• **TASK TO COMPLETE**: Filter the material below down to the lines that contain the string "assistenza", and copy each of those lines in full.

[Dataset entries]
============================================================

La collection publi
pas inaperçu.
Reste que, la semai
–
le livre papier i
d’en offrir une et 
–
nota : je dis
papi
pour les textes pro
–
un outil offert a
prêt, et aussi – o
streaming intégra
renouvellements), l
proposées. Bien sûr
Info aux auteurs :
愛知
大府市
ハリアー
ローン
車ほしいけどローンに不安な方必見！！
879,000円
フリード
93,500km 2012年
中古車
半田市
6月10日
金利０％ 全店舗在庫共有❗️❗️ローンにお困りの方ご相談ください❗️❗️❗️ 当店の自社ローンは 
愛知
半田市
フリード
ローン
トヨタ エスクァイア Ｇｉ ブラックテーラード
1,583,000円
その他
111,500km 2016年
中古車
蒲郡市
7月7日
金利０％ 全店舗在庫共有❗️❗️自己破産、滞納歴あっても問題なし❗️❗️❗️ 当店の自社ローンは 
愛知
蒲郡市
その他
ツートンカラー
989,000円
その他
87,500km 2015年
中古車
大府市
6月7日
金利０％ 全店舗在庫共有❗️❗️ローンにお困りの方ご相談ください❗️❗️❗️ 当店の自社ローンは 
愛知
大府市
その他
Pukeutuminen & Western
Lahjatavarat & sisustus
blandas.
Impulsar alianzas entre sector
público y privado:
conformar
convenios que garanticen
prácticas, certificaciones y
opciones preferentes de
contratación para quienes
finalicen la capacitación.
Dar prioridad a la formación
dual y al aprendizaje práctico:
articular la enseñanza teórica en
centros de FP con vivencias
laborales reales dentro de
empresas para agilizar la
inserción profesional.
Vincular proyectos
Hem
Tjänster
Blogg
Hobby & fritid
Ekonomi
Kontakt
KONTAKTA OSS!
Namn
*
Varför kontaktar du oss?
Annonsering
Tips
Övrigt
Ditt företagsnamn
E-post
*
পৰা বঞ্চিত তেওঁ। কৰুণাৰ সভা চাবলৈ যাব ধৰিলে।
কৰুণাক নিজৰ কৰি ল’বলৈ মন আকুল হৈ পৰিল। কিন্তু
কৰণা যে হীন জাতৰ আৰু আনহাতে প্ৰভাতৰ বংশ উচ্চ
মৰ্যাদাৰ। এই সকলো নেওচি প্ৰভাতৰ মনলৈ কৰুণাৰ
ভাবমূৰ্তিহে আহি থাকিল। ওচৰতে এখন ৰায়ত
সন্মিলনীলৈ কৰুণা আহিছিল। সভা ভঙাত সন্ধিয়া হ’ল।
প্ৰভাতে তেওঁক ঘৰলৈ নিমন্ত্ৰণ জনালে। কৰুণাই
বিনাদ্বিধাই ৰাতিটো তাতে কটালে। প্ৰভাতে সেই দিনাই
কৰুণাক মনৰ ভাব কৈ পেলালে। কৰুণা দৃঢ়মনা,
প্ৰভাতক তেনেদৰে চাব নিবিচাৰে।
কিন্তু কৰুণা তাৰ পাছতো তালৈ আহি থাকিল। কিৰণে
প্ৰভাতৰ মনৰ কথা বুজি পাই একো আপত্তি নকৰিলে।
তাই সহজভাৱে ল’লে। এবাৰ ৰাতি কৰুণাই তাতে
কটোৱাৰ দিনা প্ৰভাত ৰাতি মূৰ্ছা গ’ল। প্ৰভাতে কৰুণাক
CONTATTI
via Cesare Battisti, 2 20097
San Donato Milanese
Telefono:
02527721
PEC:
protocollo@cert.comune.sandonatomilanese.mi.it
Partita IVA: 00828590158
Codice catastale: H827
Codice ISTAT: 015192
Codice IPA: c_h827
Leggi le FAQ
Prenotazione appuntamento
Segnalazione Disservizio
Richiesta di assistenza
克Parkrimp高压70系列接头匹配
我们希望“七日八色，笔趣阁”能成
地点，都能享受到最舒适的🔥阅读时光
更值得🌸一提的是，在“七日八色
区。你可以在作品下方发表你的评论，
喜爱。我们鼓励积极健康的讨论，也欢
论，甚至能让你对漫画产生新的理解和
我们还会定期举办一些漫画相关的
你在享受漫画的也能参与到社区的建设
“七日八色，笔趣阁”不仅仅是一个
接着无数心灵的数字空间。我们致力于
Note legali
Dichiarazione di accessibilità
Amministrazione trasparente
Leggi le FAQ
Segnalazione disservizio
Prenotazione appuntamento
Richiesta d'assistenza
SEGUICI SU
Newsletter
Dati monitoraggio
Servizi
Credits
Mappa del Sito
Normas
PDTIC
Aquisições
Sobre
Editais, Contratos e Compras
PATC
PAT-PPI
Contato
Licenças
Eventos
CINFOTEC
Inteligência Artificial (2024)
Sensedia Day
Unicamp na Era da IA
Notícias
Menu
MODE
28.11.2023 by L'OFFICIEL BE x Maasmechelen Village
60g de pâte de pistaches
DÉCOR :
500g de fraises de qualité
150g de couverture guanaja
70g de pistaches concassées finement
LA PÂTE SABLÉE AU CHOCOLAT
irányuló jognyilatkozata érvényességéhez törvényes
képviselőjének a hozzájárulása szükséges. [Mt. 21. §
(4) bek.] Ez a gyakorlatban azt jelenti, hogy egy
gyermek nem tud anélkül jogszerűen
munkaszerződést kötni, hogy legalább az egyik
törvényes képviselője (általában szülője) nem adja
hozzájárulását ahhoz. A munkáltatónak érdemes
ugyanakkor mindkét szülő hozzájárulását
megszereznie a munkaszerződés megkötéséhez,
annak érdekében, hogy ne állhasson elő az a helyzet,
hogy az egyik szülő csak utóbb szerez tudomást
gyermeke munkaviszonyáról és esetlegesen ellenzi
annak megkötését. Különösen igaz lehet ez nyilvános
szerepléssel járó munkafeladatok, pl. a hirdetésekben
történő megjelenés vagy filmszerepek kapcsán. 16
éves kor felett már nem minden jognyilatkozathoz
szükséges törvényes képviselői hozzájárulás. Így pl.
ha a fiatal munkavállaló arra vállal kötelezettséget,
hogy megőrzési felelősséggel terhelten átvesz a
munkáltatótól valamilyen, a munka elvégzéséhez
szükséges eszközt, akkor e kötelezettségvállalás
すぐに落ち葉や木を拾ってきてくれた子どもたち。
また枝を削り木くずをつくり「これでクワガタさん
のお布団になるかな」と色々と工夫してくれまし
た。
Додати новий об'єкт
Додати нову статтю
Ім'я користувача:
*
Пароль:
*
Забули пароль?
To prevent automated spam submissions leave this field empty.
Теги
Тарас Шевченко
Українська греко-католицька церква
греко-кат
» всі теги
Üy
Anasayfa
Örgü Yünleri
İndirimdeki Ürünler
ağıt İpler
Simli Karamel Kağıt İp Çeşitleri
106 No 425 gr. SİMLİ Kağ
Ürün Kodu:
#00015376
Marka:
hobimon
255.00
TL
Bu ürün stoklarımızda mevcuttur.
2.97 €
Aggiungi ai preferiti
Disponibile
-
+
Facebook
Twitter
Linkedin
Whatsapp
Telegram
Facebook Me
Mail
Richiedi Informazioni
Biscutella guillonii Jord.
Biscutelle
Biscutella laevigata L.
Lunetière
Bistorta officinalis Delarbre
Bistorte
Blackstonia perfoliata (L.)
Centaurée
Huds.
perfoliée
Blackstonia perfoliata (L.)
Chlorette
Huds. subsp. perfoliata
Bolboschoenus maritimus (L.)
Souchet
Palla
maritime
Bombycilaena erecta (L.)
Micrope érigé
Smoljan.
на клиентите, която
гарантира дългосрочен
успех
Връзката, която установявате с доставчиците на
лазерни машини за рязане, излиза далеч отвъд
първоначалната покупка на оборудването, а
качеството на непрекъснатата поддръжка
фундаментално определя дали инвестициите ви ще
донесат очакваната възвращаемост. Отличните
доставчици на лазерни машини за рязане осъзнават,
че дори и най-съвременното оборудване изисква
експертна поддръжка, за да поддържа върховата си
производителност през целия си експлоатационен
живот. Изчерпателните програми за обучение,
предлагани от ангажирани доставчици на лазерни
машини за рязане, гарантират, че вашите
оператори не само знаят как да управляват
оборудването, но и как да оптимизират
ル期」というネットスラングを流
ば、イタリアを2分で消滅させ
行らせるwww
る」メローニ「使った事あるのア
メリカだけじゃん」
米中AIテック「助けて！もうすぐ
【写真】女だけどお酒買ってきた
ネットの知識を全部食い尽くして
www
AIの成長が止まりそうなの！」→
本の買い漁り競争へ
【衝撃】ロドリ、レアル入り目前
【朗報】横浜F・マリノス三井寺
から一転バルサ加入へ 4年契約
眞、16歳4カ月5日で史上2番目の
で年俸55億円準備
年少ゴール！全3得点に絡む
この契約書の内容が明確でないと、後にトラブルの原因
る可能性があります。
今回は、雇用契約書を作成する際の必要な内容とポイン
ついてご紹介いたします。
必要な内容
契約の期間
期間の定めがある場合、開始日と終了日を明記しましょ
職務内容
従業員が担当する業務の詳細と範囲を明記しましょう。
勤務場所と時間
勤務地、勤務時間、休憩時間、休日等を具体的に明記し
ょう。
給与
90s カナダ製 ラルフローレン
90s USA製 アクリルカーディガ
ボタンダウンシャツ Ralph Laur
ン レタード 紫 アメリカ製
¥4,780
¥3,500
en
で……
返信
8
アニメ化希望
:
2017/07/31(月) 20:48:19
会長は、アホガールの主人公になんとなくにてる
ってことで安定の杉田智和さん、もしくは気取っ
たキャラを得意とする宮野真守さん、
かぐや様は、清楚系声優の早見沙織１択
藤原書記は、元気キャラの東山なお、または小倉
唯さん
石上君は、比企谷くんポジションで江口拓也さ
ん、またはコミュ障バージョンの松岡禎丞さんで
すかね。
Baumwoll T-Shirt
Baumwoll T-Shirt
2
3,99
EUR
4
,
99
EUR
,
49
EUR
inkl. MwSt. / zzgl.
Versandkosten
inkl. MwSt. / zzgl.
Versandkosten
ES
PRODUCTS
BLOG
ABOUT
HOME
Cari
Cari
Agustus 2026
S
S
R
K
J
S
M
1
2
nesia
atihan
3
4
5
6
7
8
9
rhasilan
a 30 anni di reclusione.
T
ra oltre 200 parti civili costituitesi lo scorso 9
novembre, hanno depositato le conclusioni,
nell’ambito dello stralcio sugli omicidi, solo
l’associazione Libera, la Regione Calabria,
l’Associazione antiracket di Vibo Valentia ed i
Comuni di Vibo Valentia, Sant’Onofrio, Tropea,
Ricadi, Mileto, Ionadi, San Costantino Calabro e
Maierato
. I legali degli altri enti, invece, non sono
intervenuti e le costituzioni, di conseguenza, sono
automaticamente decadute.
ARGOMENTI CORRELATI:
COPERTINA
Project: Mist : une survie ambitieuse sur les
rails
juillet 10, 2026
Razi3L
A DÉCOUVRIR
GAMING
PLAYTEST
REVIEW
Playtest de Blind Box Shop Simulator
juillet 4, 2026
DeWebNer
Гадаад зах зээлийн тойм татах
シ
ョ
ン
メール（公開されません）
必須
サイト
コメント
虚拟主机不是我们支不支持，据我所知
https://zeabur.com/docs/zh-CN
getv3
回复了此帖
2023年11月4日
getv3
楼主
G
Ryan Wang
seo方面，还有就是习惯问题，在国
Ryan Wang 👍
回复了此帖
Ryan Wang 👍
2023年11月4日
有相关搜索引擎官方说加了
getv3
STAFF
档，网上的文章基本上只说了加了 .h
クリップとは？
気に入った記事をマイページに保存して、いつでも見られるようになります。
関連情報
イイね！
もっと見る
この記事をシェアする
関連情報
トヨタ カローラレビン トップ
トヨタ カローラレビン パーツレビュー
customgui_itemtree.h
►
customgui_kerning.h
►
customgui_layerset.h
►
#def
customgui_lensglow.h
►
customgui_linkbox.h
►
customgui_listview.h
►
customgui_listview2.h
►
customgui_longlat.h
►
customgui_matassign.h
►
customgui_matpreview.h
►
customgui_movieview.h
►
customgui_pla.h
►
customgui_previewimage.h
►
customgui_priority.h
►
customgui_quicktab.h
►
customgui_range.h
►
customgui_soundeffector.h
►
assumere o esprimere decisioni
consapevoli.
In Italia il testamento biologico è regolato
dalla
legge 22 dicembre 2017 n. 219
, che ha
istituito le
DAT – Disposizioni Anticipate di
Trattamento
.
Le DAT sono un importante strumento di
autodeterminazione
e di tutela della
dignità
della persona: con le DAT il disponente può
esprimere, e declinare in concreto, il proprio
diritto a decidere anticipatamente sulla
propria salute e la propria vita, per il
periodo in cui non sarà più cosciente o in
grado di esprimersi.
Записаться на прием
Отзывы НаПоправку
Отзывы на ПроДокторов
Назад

============================================================

• **RESPONSE TO THE EXERCISE**:
Richiesta di assistenza
Richiesta d'assistenza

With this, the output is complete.